Vaccari, il curioso che fissa l'istante. A Modena una sua retrospettiva
Notizia pubblicata il 13 dicembre 2007
Categoria notizia : Cultura
IL TEMPO TRASFERITO nella patina di una polaroid, l'inconscio cristallizzato nell'ossessione di un codice a barre. Franco Vaccari affida alla macchina fotografica compiti delicati, come registrare ciò che l'occhio non vede, ciò che lo sguardo non percepisce e che solo l'autonomia di uno scatto può indicare, quasi a voler dare un nome all'indefinito attraverso la casualità di un'inquadratura
Riandare al passato può voler dire farsi cogliere dal senso ipnotico di un ricordo tenuto in letargo da pagine che documentano quanto é stato, e che oggi testimoniano di un'epoca ormai resettata, sopravanzata da realtà barrate e la cui lettura é affidata al bip di apparecchiature elettroniche tipo quelle piazzate nelle casse di un supermercato.
"RADICI", così ha titolato un tratto della sua vicenda creativa, una striscia degli anni giovanili dove accenti neorealisti si stemperano in un dettato più rivolto al comportamento che non alla situazione in sè; dunque uno straniamento della semplice rappresentazione, con voci estranee ai moduli di una resa oggettiva del reale, quasi un voler dare ragione, nel superamento dialettico delle convenzioni iconografiche, del complicato rapporto tra senso e sentimento.
Già in quegli anni l'artista modenese evitava l'indugio formale e la contemplazione pittoricista, affidando invece all'obiettivo l'incarico di combinare semanticamente quelle variabili capaci di riportare atteggiamenti e reazioni della gente in ambiti diversi, ben oltre l'istantanea, al di là del semplice scatto. Oggi quelle immagini assomigliano a un viaggio di ritorno, a una retrodatazione che sul banco della memoria depongono per un grande vuoto, per un mondo diventato teatro di assenze.

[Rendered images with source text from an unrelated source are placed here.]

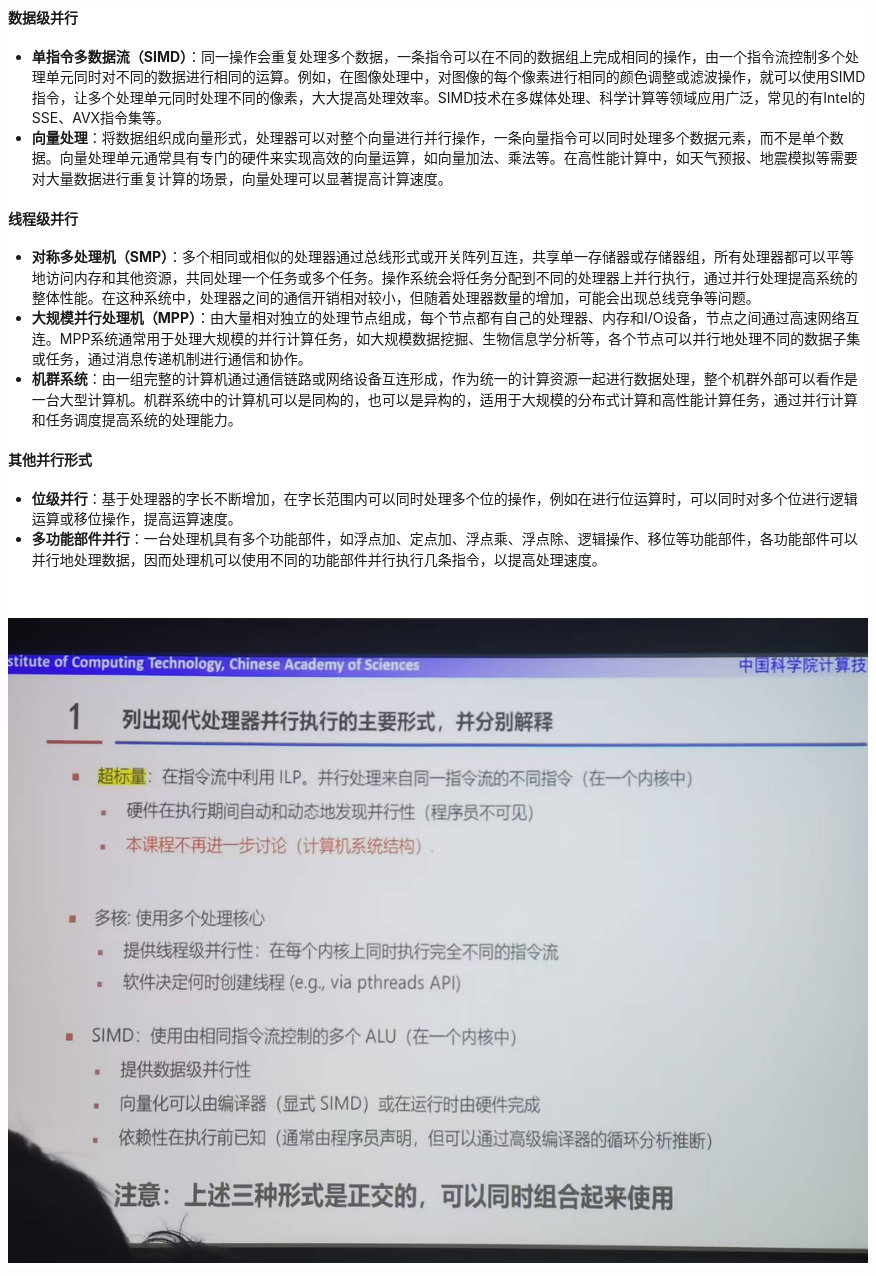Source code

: #### 数据级并行
- **单指令多数据流（SIMD）**：同一操作会重复处理多个数据，一条指令可以在不同的数据组上完成相同的操作，由一个指令流控制多个处理单元同时对不同的数据进行相同的运算。例如，在图像处理中，对图像的每个像素进行相同的颜色调整或滤波操作，就可以使用SIMD指令，让多个处理单元同时处理不同的像素，大大提高处理效率。SIMD技术在多媒体处理、科学计算等领域应用广泛，常见的有Intel的SSE、AVX指令集等。
- **向量处理**：将数据组织成向量形式，处理器可以对整个向量进行并行操作，一条向量指令可以同时处理多个数据元素，而不是单个数据。向量处理单元通常具有专门的硬件来实现高效的向量运算，如向量加法、乘法等。在高性能计算中，如天气预报、地震模拟等需要对大量数据进行重复计算的场景，向量处理可以显著提高计算速度。

#### 线程级并行
- **对称多处理机（SMP）**：多个相同或相似的处理器通过总线形式或开关阵列互连，共享单一存储器或存储器组，所有处理器都可以平等地访问内存和其他资源，共同处理一个任务或多个任务。操作系统会将任务分配到不同的处理器上并行执行，通过并行处理提高系统的整体性能。在这种系统中，处理器之间的通信开销相对较小，但随着处理器数量的增加，可能会出现总线竞争等问题。
- **大规模并行处理机（MPP）**：由大量相对独立的处理节点组成，每个节点都有自己的处理器、内存和I/O设备，节点之间通过高速网络互连。MPP系统通常用于处理大规模的并行计算任务，如大规模数据挖掘、生物信息学分析等，各个节点可以并行地处理不同的数据子集或任务，通过消息传递机制进行通信和协作。
- **机群系统**：由一组完整的计算机通过通信链路或网络设备互连形成，作为统一的计算资源一起进行数据处理，整个机群外部可以看作是一台大型计算机。机群系统中的计算机可以是同构的，也可以是异构的，适用于大规模的分布式计算和高性能计算任务，通过并行计算和任务调度提高系统的处理能力。

#### 其他并行形式
- **位级并行**：基于处理器的字长不断增加，在字长范围内可以同时处理多个位的操作，例如在进行位运算时，可以同时对多个位进行逻辑运算或移位操作，提高运算速度。
- **多功能部件并行**：一台处理机具有多个功能部件，如浮点加、定点加、浮点乘、浮点除、逻辑操作、移位等功能部件，各功能部件可以并行地处理数据，因而处理机可以使用不同的功能部件并行执行几条指令，以提高处理速度。
</br>

![alt text](./pic/6e2bb990ed9720bc62903c88e9a269c.jpg)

MA "RADICI" é solo uno dei capitoli proposti nella mostra organizzata dalla Galleria civica di Modena e in programma fino al 17 febbraio. Curata da Luca Panaro e Roberta Russo, la rassegna raccoglie opere di Franco Vaccari del periodo 1955/1975. Vent'anni di fotografie, un rincorrersi di clic, di esplorazioni declinate secondo un imprescindibile approdo cognitivo che dimostra, nel succedersi di riprese svolte in tempo reale, interazione di linguaggi, nonchè una concettualità che lascia campo anche alla fantasia bizzarra, infine una sostanza binaria dove le immagini, accompagnandosi alle
parole, rafforzano antiche premonizioni di "Narrative art". LA POETICA di Vaccari é un film disseminato lungo un tratto d'epoca vissuto tra i dentelli di una pellicola che si é fatta riflesso di eventi trascorsi e di continue attenzioni a ciò che si può cogliere dove l'occhio della normalità non si posa. Un giorno decise di riprendere il mondo ad altezza di cane: «Per vedere con i suoi occhi – ricorda – abbassai la macchina dai soliti 170 centimetri ai cinquanta». Un'altra volta si fece fotografare mentre andava a esporre in una galleria bolognese, dall'acquisto del biglietto in stazione all'arrivo. In sala furono poi ritratti i visitatori, le cui immagini furono collocate in parete assieme alle sue.
L'ESPOSIZIONE modenese che si articola negli spazi della Palazzina dei Giardini e del Fotomuseo Giuseppe Panini, ricorda le fasi che hanno caratterizzato vent'anni di creatività . Ci sono le immagini che si ricollegano a viaggi su barconi e a quanto osservato all'Isola di Wight, ci sono "resoconti" di scritture su muri e sotterranei, e c'é la striscia che si riallaccia al periodo delle "tracce", tra cui la partecipazione alla Biennale di Venezia dove Vaccari, in una sala completamente spoglia, piazzò una photomatic e una scritta che invitava i visitatori a lasciare un segno di sè.
«Io mi sono limitato a innescare il processo facendo la prima photostrip; poi non sono più intervenuto. Alla fine dell'esposizione le strip accumulate erano oltre 6000». Un'esposizione in tempo reale, com'é avvenuto anche in altre occasioni, tipo quando l'invito a lasciare una traccia del proprio passaggio fu rivolto a ogni angolo d'Italia. Un migliaio le macchine installate e un numero incredibile le adesioni. Immaginate come custodie del tempo e dei sogni, sembrava che le cabine fossero state trasformate in interni di pensiero dove, in assoluta libertà e in modo disinibito, venissero registrate le impronte dell'essere.